DATA UNDER STUDY: Begin

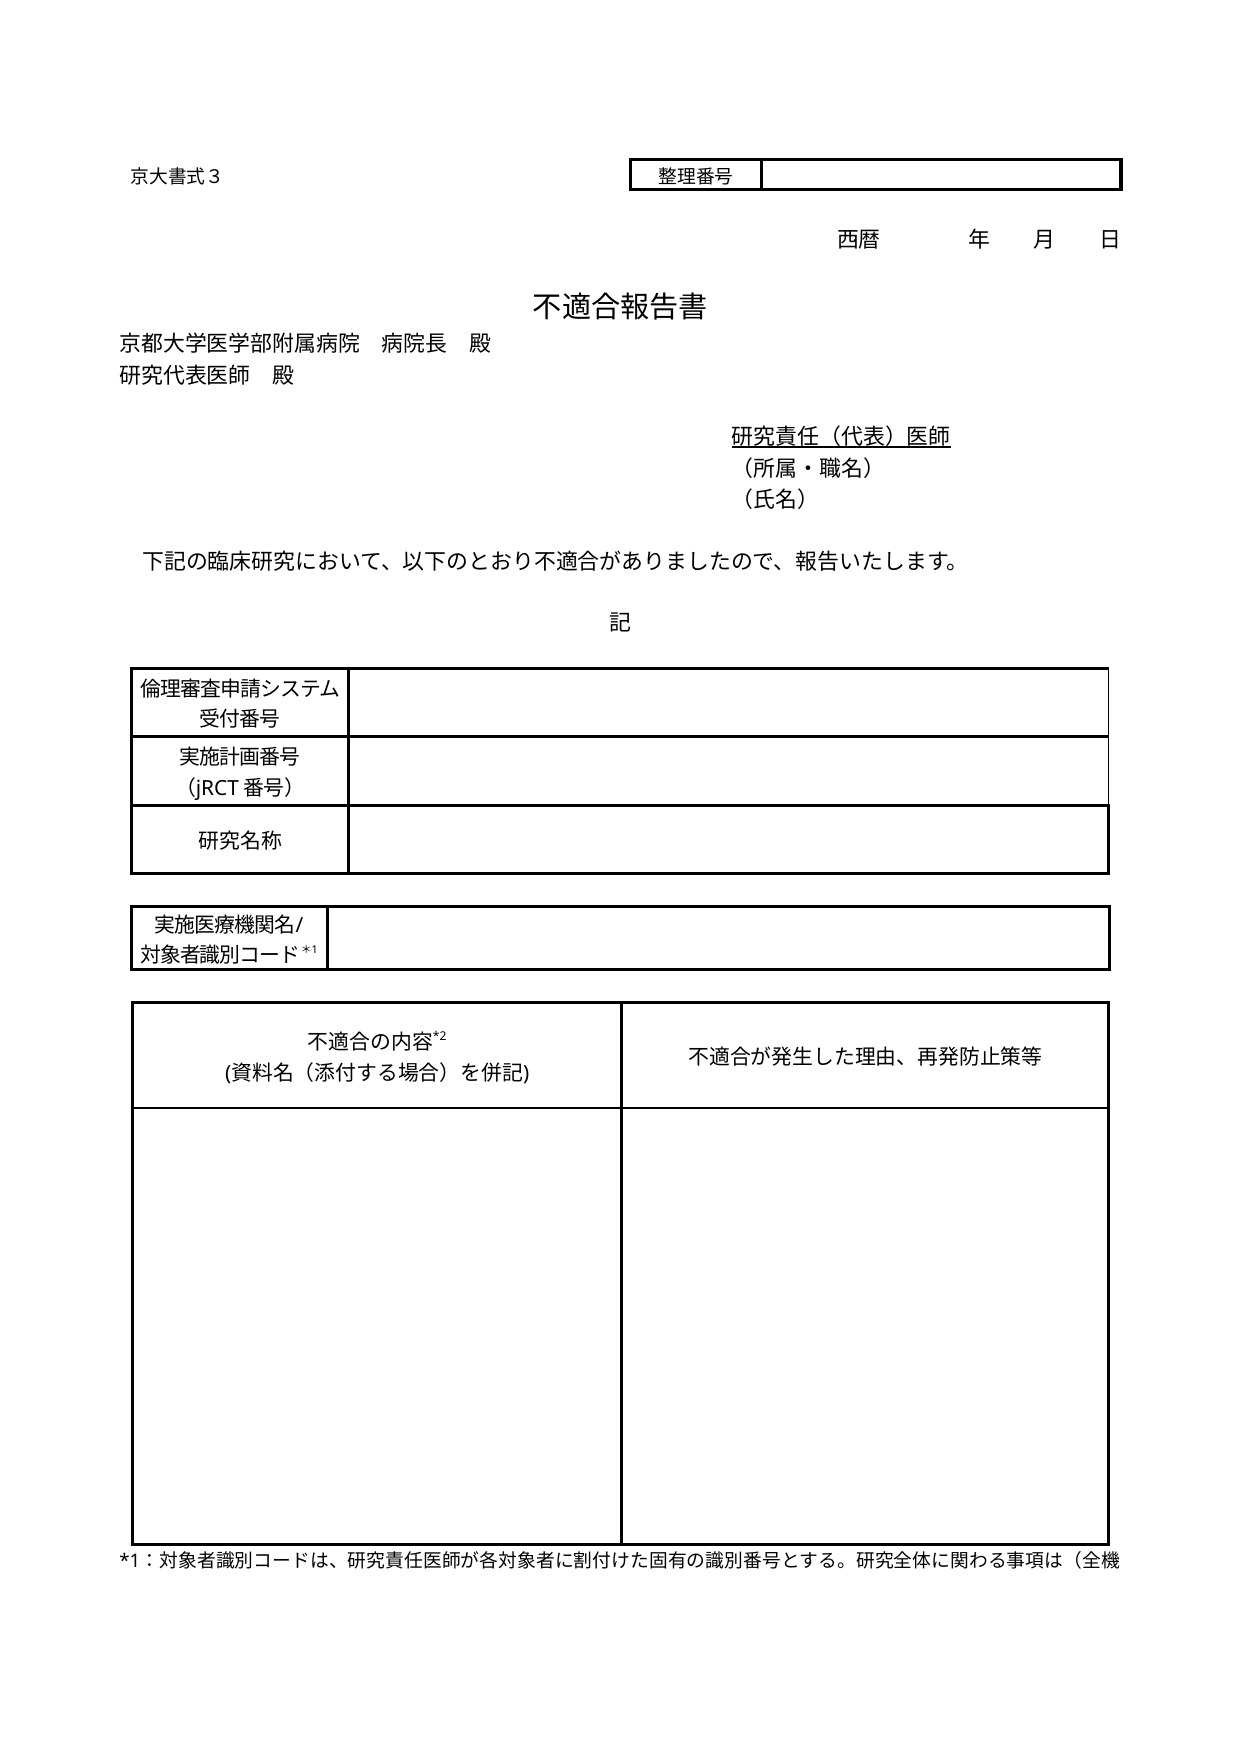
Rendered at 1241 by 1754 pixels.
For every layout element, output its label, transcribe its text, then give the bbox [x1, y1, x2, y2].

text 不適合報告書 [119, 284, 1121, 326]
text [119, 1546, 1121, 1573]
table_header [329, 908, 1108, 968]
table_header [763, 161, 1119, 188]
text 下記の臨床研究において、以下のとおり不適合がありましたので、報告いたします。 [119, 544, 1121, 576]
text （氏名） [644, 482, 1121, 514]
text 研究代表医師 殿 [119, 358, 1121, 389]
table_header 京大書式３ [119, 158, 629, 188]
text 記 [119, 605, 1121, 637]
table_header 不適合の内容*2 (資料名（添付する場合）を併記) [134, 1004, 620, 1107]
table_header [350, 670, 1108, 735]
table_header 整理番号 [632, 161, 760, 188]
text 西暦 年 月 日 [119, 222, 1121, 254]
text （所属・職名） [644, 451, 1121, 482]
table_header 実施医療機関名/ 対象者識別コード＊1 [133, 908, 326, 968]
table_cell [134, 1109, 620, 1543]
table_cell [350, 807, 1107, 872]
table_cell [623, 1109, 1107, 1543]
text 研究責任（代表）医師 [644, 419, 1121, 451]
text 京都大学医学部附属病院 病院長 殿 [119, 326, 1121, 358]
table_cell 研究名称 [133, 807, 347, 872]
table_header 倫理審査申請システム受付番号 [133, 670, 347, 735]
table_cell 実施計画番号 （jRCT番号） [133, 738, 347, 803]
table_cell [350, 738, 1108, 803]
table_header 不適合が発生した理由、再発防止策等 [623, 1004, 1107, 1107]
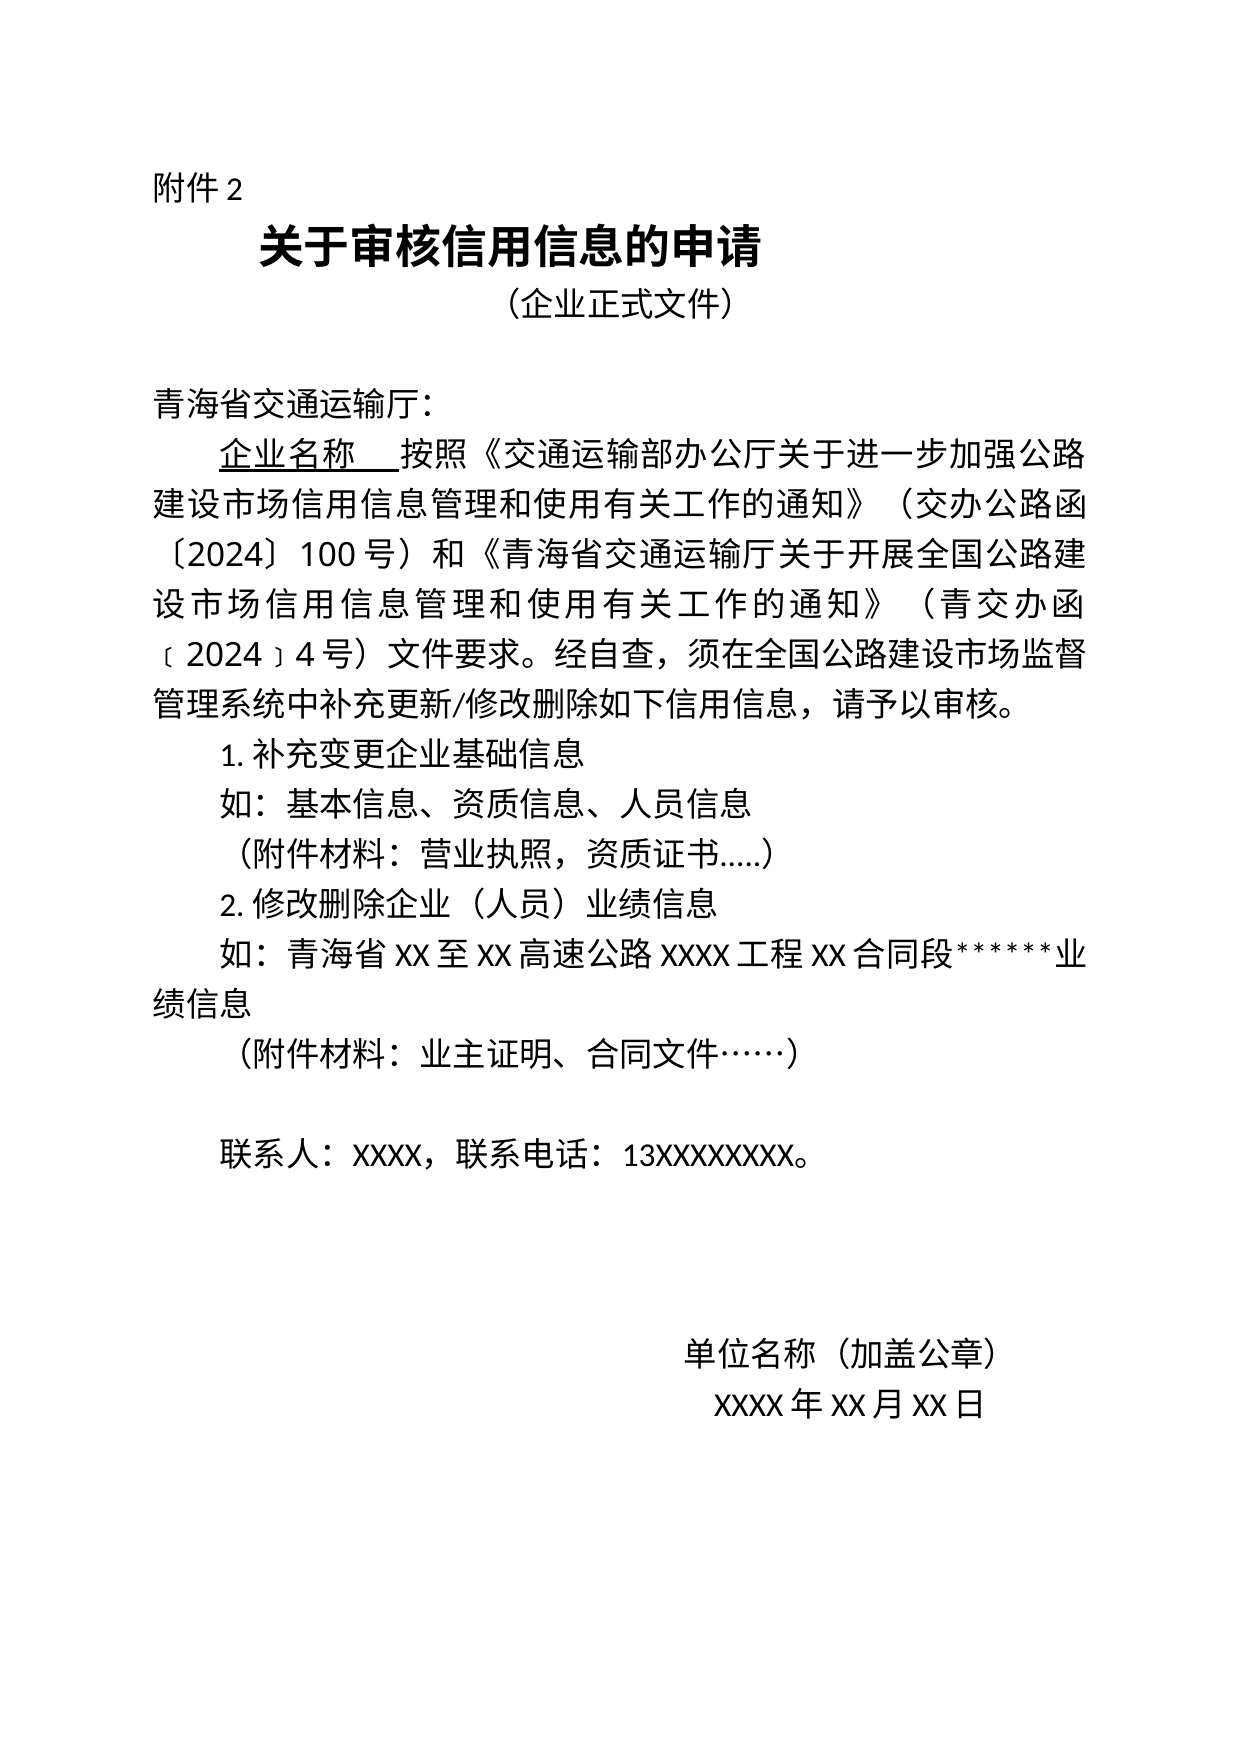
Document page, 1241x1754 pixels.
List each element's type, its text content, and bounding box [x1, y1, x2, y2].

text 关于审核信用信息的申请 [152, 210, 1088, 277]
text 青海省交通运输厅： [152, 377, 1088, 427]
text 附件2 [152, 162, 1088, 210]
text 联系人：XXXX，联系电话：13XXXXXXXX。 [152, 1127, 1088, 1177]
text （附件材料：营业执照，资质证书.....） [152, 827, 1088, 877]
text 企业名称 按照《交通运输部办公厅关于进一步加强公路建设市场信用信息管理和使用有关工作的通知》（交办公路函〔2024〕100号）和《青海省交通运输厅关于开展全国公路建设市场信用信息管理和使用有关工作的通知》（青交办函﹝2024﹞4号）文件要求。经自查，须在全国公路建设市场监督管理系统中补充更新/修改删除如下信用信息，请予以审核。 [152, 427, 1088, 727]
list 如：青海省XX至XX高速公路XXXX工程XX合同段******业绩信息 [152, 927, 1088, 1027]
list 补充变更企业基础信息 [152, 727, 1088, 777]
text 单位名称（加盖公章） [152, 1327, 1088, 1377]
text （企业正式文件） [152, 277, 1088, 327]
list 修改删除企业（人员）业绩信息 [152, 877, 1088, 927]
text （附件材料：业主证明、合同文件……） [152, 1027, 1088, 1077]
list 如：基本信息、资质信息、人员信息 [152, 777, 1088, 827]
text XXXX年 XX月XX日 [152, 1377, 1088, 1427]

DATA UNDER STUDY: End

REQUEST:
Pictures are to be omitted; set down the rest of the entries exactly as given.

RESULT OF THIS EXERCISE:
Rendered at 1241 by 1754 pixels.
For every layout element, output its label, transcribe its text, then give the bbox [x1, y1, x2, y2].

text 不適合報告書 [119, 284, 1121, 326]
text [119, 1546, 1121, 1573]
table_header [329, 908, 1108, 968]
table_header [763, 161, 1119, 188]
text 下記の臨床研究において、以下のとおり不適合がありましたので、報告いたします。 [119, 544, 1121, 576]
text （氏名） [644, 482, 1121, 514]
text 研究代表医師 殿 [119, 358, 1121, 389]
table_header 京大書式３ [119, 158, 629, 188]
text 記 [119, 605, 1121, 637]
table_header 不適合の内容*2 (資料名（添付する場合）を併記) [134, 1004, 620, 1107]
table_header [350, 670, 1108, 735]
table_header 整理番号 [632, 161, 760, 188]
text 西暦 年 月 日 [119, 222, 1121, 254]
text （所属・職名） [644, 451, 1121, 482]
table_header 実施医療機関名/ 対象者識別コード＊1 [133, 908, 326, 968]
table_cell [134, 1109, 620, 1543]
table_cell [350, 807, 1107, 872]
table_cell [623, 1109, 1107, 1543]
text 研究責任（代表）医師 [644, 419, 1121, 451]
text 京都大学医学部附属病院 病院長 殿 [119, 326, 1121, 358]
table_cell 研究名称 [133, 807, 347, 872]
table_header 倫理審査申請システム受付番号 [133, 670, 347, 735]
table_cell 実施計画番号 （jRCT番号） [133, 738, 347, 803]
table_cell [350, 738, 1108, 803]
table_header 不適合が発生した理由、再発防止策等 [623, 1004, 1107, 1107]
Document page, 1241x1754 pixels.
List each element's type, its text content, and bounding box [x1, y1, x2, y2].

text 关于审核信用信息的申请 [152, 210, 1088, 277]
text 青海省交通运输厅： [152, 377, 1088, 427]
text 附件2 [152, 162, 1088, 210]
text 联系人：XXXX，联系电话：13XXXXXXXX。 [152, 1127, 1088, 1177]
text （附件材料：营业执照，资质证书.....） [152, 827, 1088, 877]
text 企业名称 按照《交通运输部办公厅关于进一步加强公路建设市场信用信息管理和使用有关工作的通知》（交办公路函〔2024〕100号）和《青海省交通运输厅关于开展全国公路建设市场信用信息管理和使用有关工作的通知》（青交办函﹝2024﹞4号）文件要求。经自查，须在全国公路建设市场监督管理系统中补充更新/修改删除如下信用信息，请予以审核。 [152, 427, 1088, 727]
list 如：青海省XX至XX高速公路XXXX工程XX合同段******业绩信息 [152, 927, 1088, 1027]
list 补充变更企业基础信息 [152, 727, 1088, 777]
text 单位名称（加盖公章） [152, 1327, 1088, 1377]
text （企业正式文件） [152, 277, 1088, 327]
list 修改删除企业（人员）业绩信息 [152, 877, 1088, 927]
text （附件材料：业主证明、合同文件……） [152, 1027, 1088, 1077]
list 如：基本信息、资质信息、人员信息 [152, 777, 1088, 827]
text XXXX年 XX月XX日 [152, 1377, 1088, 1427]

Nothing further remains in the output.